Aim A ▸
Answer these three questions from the text on Siddhikali Temple:
(i) What is the temple also called in Nepal Bhasa?
(ii) On which two dates each year is the Dyo Bwekegu Jatra observed?
(iii) How many ponds are on the temple premises?
Aim B ▸
Which smaller shrines does the text on Siddhikali Temple name as standing to the rear of and near the temple? Give all of them.
Aim C ▸
How would you say this sentence from the text on Siddhikali Temple in Spanish: "Siddhikali temple premises have more than 10 traditional Lhon hiti (stone taps) and two ponds."

Excerpt provided ▸
= = = = = = =
Siddhikali Temple is a Hindu temple located in Thimi, Nepal. The two storeys roofed temple is dedicated to Lord Kali, Shiva and Ganesh. It is also believed that this Shaktipeeth is formed due to the falling of right eye of the corpse of Sati. This place is located in Inayekwo, in the north west of Thimi. The temple is also known as Inayekwo Dyo in Nepal Bhasa language. And Siddhikali Temple is also known as Chamunda, one of the goddess of Astamatrika. The majestically impressive Siddhikali temple has numbers of Pataa streaming down the front. There's a Satah (rest-house) opposite to temple and multiple Falcha (Inns) and several smaller shrines (Bhairav, Shiva Temple, Saraswoti Temple, Bhimsen Temple, Basundhara Temple, Sahsrabhuj Lokeshwor Temple, Buddha Chaitya) to the rear and nearby and several stone taps around the place. The artwork around the Siddhikali temple is fantastic and worth a close inspection.

Siddhikali Temple or Siddhi Kali Temple is a cultural and religious place. Inside the temple goddess Siddhikali and Lord Ganesh in the middle part can be easily recognized. Beside that Bhairav and Navadurga deities are also exists inside the temple. In Chapacho Thimi, there is Siddhikali Dyo Chhen located which means House of God where we can worship goddess Siddhikali here too. The Jatra of goddess Siddhikali starts from here and ends to here. Twice in a year (Baisakh 1 and Yenya Punhi) goddess siddhikali takes to Siddhikali temple from Dyo chhen to observe the Jatra known as Dyo Bwekegu Jatra. The curious and mystries of goddess siddhikali is that statue of Lord Ganesh is kept as goddess Siddhikali on Dyo Chhen and same idol is kept on the chariot during Biska Jatra (Bisket Jatra) (Baisakh 1st and 2nd) and Yenya Punhi Siddhikali Jatra.

Siddhikali temple is a Shaktipeeth and holy pilgrimage place situated on the outskirts of old city Thimi of Bhaktapur District. There is two traditional gate (Dhwakha) to enter the city from Siddhikali temple. On the past days a residential area only start from the gate. One Dhwakha was near to Nasanani Tole which was totally vanished and another is near to Dwoda Tole which are the nearest residential area from temple. Beside that there is two newly built entrance gate near to temple.

Siddhikali temple premises have more than 10 traditional Lhon hiti (stone taps) and two ponds. Still most of the stone tap is flowing natural water continuously. Most of Lhon hiti have their own name like Dhwo hiti, Poo hiti, Nasa hiti, Dathu hiti, Patawal hiti.
= = = = = = =
Recorded data ▸

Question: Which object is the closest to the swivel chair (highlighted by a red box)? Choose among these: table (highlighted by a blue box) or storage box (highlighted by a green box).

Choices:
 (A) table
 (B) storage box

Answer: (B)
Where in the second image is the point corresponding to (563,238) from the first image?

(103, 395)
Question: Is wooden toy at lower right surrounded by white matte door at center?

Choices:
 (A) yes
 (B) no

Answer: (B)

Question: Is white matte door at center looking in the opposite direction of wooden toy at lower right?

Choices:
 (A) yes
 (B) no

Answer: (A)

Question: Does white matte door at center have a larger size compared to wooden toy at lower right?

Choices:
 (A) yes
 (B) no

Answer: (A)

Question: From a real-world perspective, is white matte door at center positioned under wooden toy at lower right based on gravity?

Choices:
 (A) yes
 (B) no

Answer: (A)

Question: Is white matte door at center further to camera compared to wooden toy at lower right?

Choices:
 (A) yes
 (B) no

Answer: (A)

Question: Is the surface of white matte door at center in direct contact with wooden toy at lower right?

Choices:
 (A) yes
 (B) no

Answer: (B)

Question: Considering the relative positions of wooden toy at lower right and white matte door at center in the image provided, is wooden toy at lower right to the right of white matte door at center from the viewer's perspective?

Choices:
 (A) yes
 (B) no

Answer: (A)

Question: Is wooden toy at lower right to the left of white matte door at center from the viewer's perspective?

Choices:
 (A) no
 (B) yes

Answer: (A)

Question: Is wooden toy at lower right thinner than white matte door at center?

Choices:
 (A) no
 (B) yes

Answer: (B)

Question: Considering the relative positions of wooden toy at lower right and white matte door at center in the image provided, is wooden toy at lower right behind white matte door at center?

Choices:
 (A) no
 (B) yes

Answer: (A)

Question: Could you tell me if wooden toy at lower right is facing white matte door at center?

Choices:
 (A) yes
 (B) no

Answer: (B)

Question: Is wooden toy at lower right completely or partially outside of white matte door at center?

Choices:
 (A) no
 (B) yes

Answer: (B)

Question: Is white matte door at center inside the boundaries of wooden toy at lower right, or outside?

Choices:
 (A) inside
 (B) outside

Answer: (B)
= = = = = = =
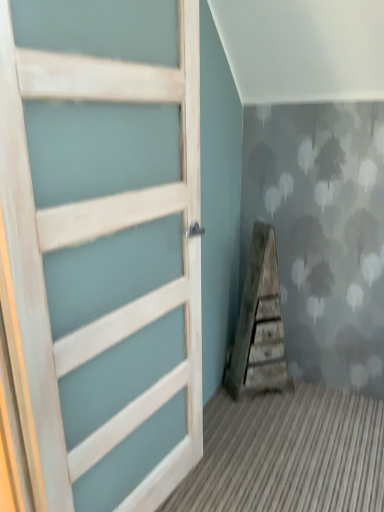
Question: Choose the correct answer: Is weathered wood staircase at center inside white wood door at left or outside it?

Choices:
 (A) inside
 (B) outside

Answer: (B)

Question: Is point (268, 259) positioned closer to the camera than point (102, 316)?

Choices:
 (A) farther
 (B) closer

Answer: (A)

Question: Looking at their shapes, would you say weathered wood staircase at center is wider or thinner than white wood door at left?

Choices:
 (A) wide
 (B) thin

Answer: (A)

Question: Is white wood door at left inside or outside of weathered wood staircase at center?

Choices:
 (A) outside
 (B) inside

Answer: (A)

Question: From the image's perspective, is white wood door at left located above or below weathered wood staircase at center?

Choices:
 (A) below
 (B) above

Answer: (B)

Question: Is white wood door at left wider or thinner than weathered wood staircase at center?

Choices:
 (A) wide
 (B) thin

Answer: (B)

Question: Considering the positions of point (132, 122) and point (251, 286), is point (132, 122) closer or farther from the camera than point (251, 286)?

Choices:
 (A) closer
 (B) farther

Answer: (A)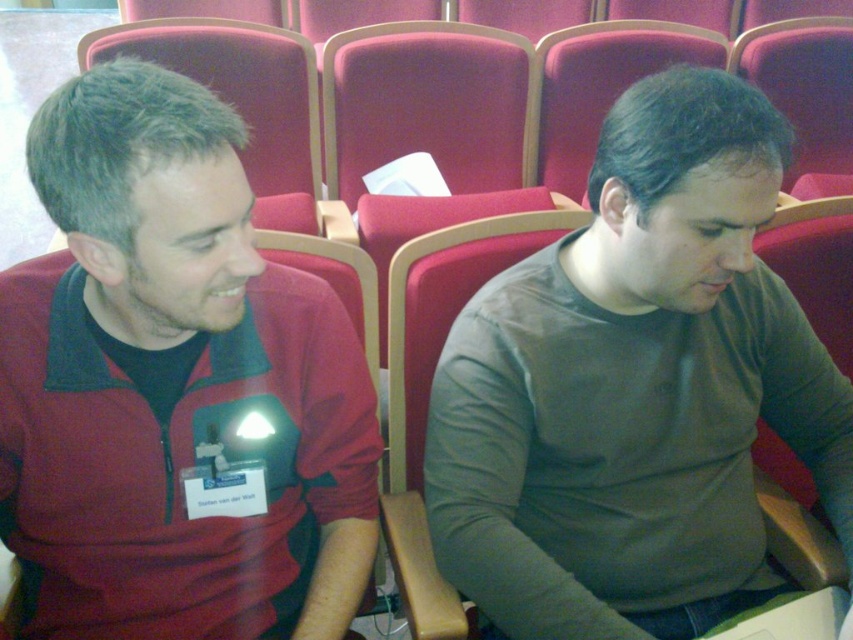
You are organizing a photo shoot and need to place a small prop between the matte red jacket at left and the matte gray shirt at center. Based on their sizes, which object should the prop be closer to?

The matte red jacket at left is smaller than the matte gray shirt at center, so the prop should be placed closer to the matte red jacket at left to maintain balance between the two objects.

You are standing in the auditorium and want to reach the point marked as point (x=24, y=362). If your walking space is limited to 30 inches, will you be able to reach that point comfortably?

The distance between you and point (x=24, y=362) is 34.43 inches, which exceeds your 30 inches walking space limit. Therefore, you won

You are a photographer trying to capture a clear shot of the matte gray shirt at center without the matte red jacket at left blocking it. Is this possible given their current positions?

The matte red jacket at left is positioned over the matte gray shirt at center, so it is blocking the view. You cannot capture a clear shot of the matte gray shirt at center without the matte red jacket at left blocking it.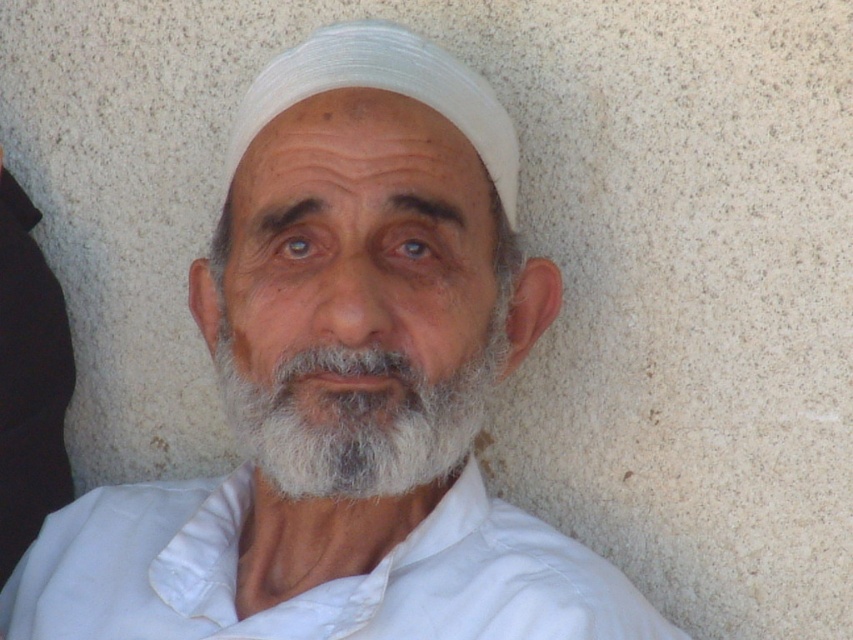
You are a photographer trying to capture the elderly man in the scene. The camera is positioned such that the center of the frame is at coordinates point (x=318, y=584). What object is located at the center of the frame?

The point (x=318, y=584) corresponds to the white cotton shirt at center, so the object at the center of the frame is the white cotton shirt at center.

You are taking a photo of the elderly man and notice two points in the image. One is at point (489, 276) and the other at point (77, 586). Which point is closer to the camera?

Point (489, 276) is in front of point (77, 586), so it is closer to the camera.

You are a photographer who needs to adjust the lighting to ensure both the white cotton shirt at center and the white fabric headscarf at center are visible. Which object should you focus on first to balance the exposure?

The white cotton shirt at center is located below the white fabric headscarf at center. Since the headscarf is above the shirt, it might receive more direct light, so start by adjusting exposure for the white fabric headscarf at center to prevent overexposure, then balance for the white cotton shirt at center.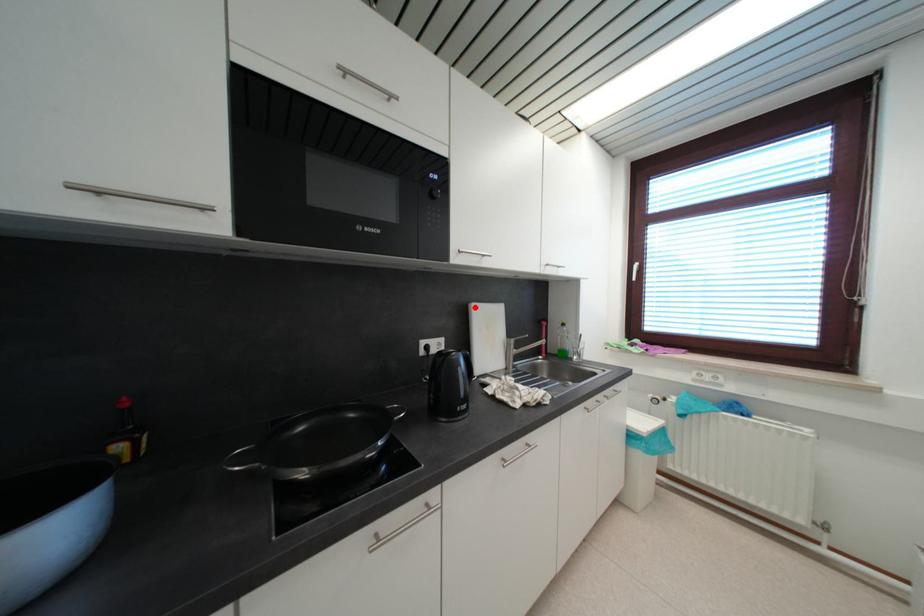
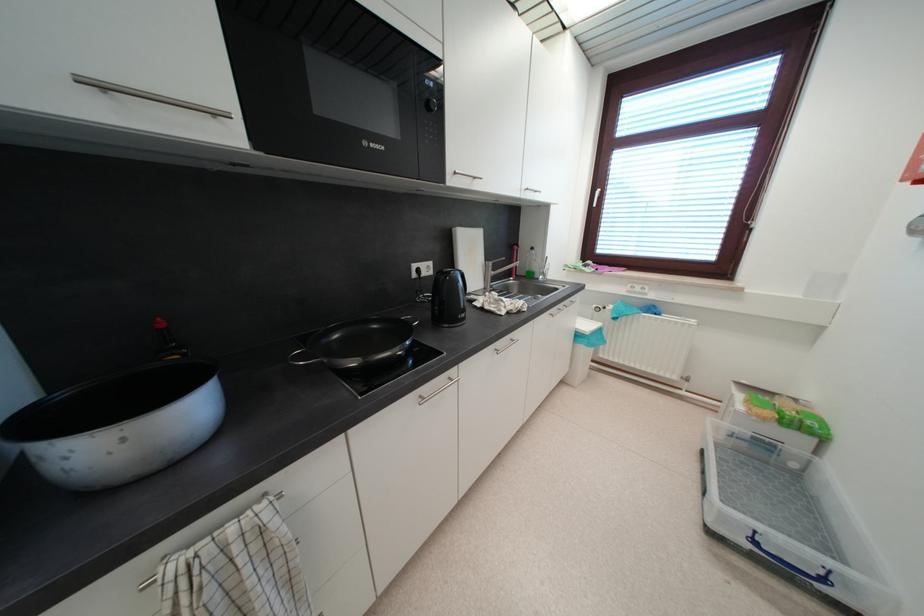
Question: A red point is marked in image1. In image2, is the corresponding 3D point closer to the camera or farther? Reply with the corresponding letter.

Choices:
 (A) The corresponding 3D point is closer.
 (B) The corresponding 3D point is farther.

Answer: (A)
= = = = = = =
Task output A ▸
(i) Inayekwo Dyo
(ii) Baisakh 1 and Yenya Punhi
(iii) Two

Task output B ▸
- Bhairav
- Shiva Temple
- Saraswoti Temple
- Bhimsen Temple
- Basundhara Temple
- Sahsrabhuj Lokeshwor Temple
- Buddha Chaitya

Task output C ▸
El recinto del templo Siddhikali tiene más de 10 Lhon hiti tradicionales (fuentes de piedra) y dos estanques.